Disruption by damage
For the areas in the brain involved in emotion—most specifically fear— the processing and response to emotional stimuli can be significantly altered when one of these regions becomes lesioned or damaged. Damage to the cortical areas involved in the limbic system such as the cingulate cortex or frontal lobes have resulted in extreme changes in emotion. Other types of damage include
Klüver–Bucy syndrome and Urbach–Wiethe disease. In Klüver–Bucy syndrome, a temporal lobectomy, or removal of the temporal lobes, results in changes involving fear and aggression. Specifically, the removal of these lobes results in decreased fear, confirming its role in fear recognition and response. Bilateral damage to the medial temporal lobes, which is known as Urbach–Wiethe disease, exhibits similar symptoms of decreased fear and aggression, but also an inability to recognize emotional expressions, especially angry or fearful faces.
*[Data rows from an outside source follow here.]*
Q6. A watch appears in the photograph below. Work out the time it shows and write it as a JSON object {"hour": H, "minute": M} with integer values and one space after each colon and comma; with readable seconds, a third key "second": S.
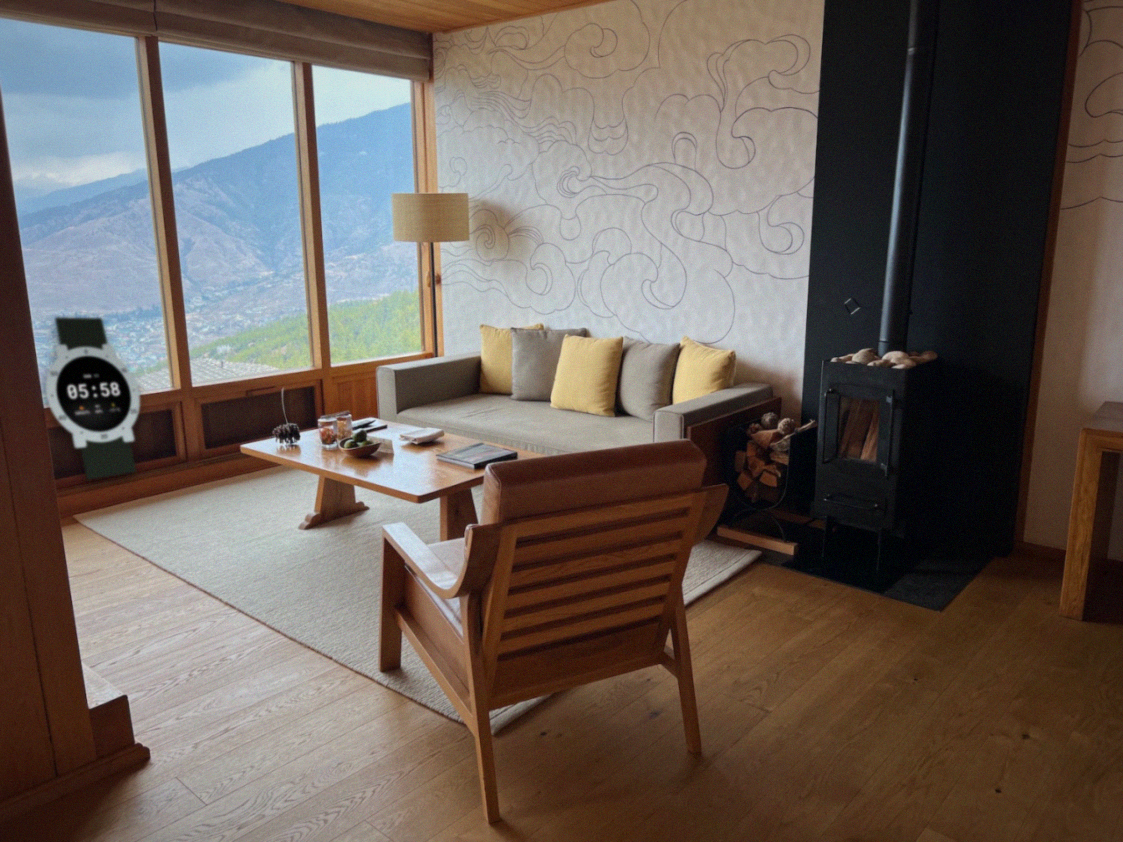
{"hour": 5, "minute": 58}
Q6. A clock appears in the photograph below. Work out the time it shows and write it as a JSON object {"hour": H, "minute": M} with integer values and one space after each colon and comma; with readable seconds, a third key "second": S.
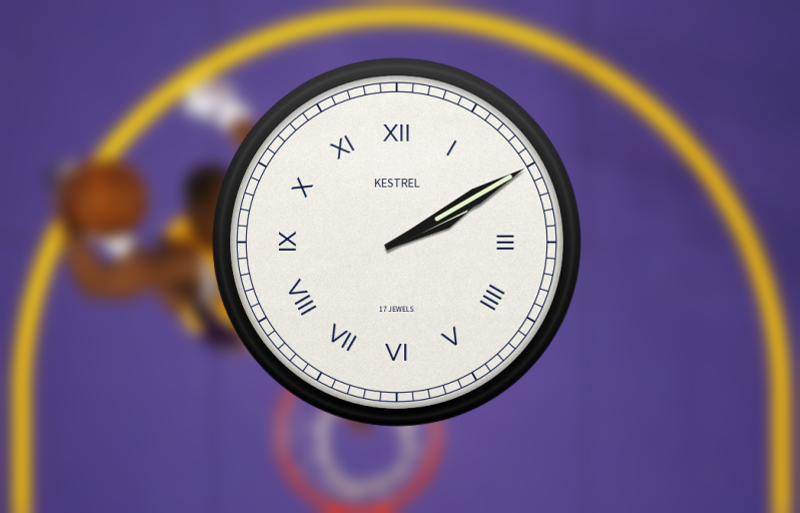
{"hour": 2, "minute": 10}
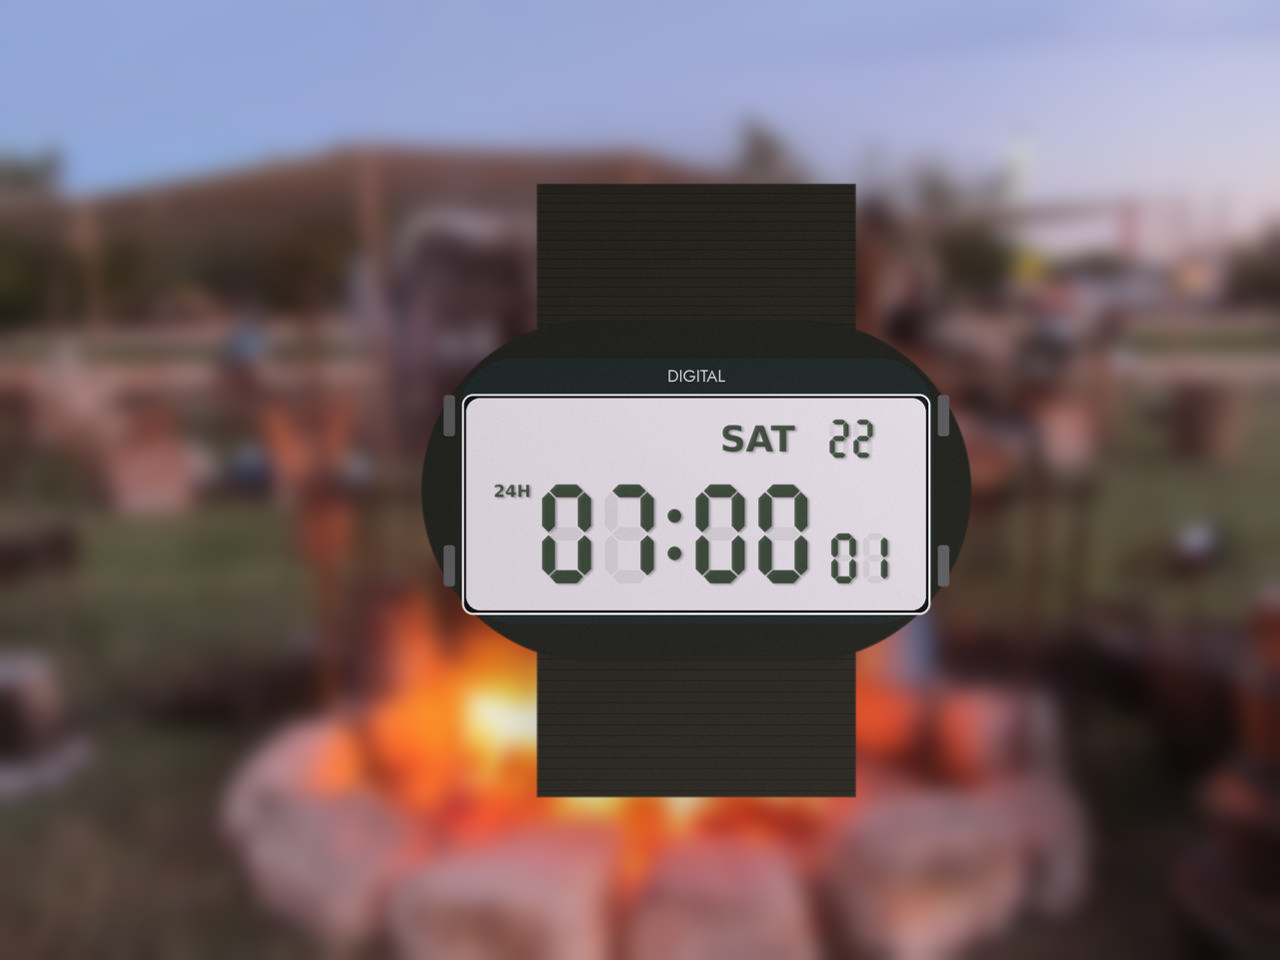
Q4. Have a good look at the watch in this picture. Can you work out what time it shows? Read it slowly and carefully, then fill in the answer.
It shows 7:00:01
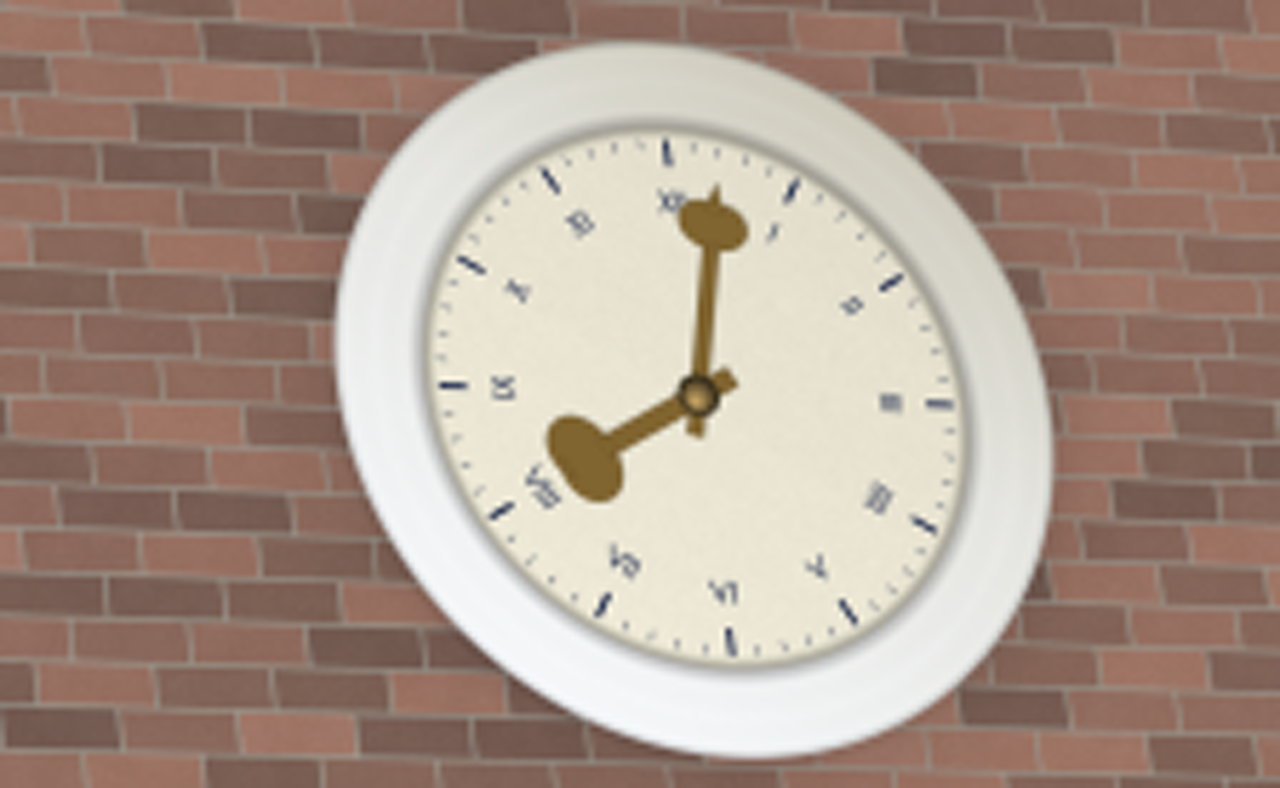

The amygdala’s role in learned fear includes interactions with other brain regions in the neural circuit of fear. While lesions in the amygdala can inhibit its ability to recognize fearful stimuli, other areas such as the ventromedial prefrontal cortex and the basolateral nuclei of the amygdala can affect the region's ability to not only become conditioned to fearful stimuli, but to eventually extinguish them. The basolateral nuclei, through receiving stimulus info, undergo synaptic changes that allow the amygdala to develop a conditioned response to fearful stimuli. Lesions in this area, therefore, have been shown to disrupt the acquisition of learned responses to fear. Likewise, lesions in the ventromedial prefrontal cortex (the area responsible for monitoring the amygdala) have been shown to not only slow down the speed of extinguishing a learned fear response, but also how effective or strong the extinction is. This suggests there is a pathway or circuit among the amygdala and nearby cortical areas that process emotional stimuli and influence emotional expression, all of which can be disrupted when an area becomes damaged.